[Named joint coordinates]

= Beginning of Section =

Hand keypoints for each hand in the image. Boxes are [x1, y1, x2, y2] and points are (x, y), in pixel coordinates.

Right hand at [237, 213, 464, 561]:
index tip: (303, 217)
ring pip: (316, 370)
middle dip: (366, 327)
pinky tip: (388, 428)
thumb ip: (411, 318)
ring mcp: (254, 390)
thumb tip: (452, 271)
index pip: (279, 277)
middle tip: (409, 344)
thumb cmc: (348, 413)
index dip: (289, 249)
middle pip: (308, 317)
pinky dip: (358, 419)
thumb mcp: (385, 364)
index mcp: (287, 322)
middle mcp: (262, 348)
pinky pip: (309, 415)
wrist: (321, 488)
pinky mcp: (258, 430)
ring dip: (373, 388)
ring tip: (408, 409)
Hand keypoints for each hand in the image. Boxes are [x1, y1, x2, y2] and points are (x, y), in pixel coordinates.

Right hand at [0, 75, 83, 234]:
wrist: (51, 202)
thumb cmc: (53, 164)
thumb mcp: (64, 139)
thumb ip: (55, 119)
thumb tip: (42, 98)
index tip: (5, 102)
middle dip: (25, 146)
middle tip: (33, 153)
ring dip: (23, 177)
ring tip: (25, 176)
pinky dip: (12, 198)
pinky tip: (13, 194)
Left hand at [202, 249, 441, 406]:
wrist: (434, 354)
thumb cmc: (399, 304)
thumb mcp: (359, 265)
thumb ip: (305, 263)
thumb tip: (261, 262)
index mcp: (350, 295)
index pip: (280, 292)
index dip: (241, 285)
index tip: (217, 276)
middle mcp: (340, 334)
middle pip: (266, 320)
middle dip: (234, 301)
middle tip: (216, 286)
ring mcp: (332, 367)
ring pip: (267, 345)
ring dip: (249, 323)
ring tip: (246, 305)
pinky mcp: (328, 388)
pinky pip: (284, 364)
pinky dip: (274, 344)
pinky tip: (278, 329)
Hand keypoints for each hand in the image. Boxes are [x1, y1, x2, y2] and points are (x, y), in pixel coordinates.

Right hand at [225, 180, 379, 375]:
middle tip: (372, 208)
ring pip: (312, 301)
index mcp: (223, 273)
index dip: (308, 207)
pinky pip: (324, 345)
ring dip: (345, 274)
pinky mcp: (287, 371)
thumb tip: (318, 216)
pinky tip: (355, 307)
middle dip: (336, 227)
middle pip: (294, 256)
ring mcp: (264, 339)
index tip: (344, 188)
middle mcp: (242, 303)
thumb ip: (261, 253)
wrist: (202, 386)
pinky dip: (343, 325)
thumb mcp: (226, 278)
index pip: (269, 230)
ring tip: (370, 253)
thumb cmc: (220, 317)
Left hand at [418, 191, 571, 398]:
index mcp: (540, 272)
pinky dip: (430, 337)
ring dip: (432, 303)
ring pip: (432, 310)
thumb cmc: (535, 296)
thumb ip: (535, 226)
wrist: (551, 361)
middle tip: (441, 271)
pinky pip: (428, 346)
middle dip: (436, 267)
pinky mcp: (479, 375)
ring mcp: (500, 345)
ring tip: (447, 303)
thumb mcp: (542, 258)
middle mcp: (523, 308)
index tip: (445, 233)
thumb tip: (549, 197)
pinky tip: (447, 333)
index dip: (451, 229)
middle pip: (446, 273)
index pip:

= End of Section =

◆ **Exercise description**: Retype only the lines above between the line with "ring pip: (312, 301)" and the line with "pinky pip: (428, 346)", counting those two lines as well, and keep every character as it is.

◆ **Exercise solution**:
ring pip: (312, 301)
index mcp: (223, 273)
index dip: (308, 207)
pinky pip: (324, 345)
ring dip: (345, 274)
pinky mcp: (287, 371)
thumb tip: (318, 216)
pinky tip: (355, 307)
middle dip: (336, 227)
middle pip: (294, 256)
ring mcp: (264, 339)
index tip: (344, 188)
middle mcp: (242, 303)
thumb ip: (261, 253)
wrist: (202, 386)
pinky dip: (343, 325)
thumb mcp: (226, 278)
index pip: (269, 230)
ring tip: (370, 253)
thumb cmc: (220, 317)
Left hand at [418, 191, 571, 398]:
index mcp: (540, 272)
pinky dip: (430, 337)
ring dip: (432, 303)
ring pip: (432, 310)
thumb cmc: (535, 296)
thumb ip: (535, 226)
wrist: (551, 361)
middle tip: (441, 271)
pinky pip: (428, 346)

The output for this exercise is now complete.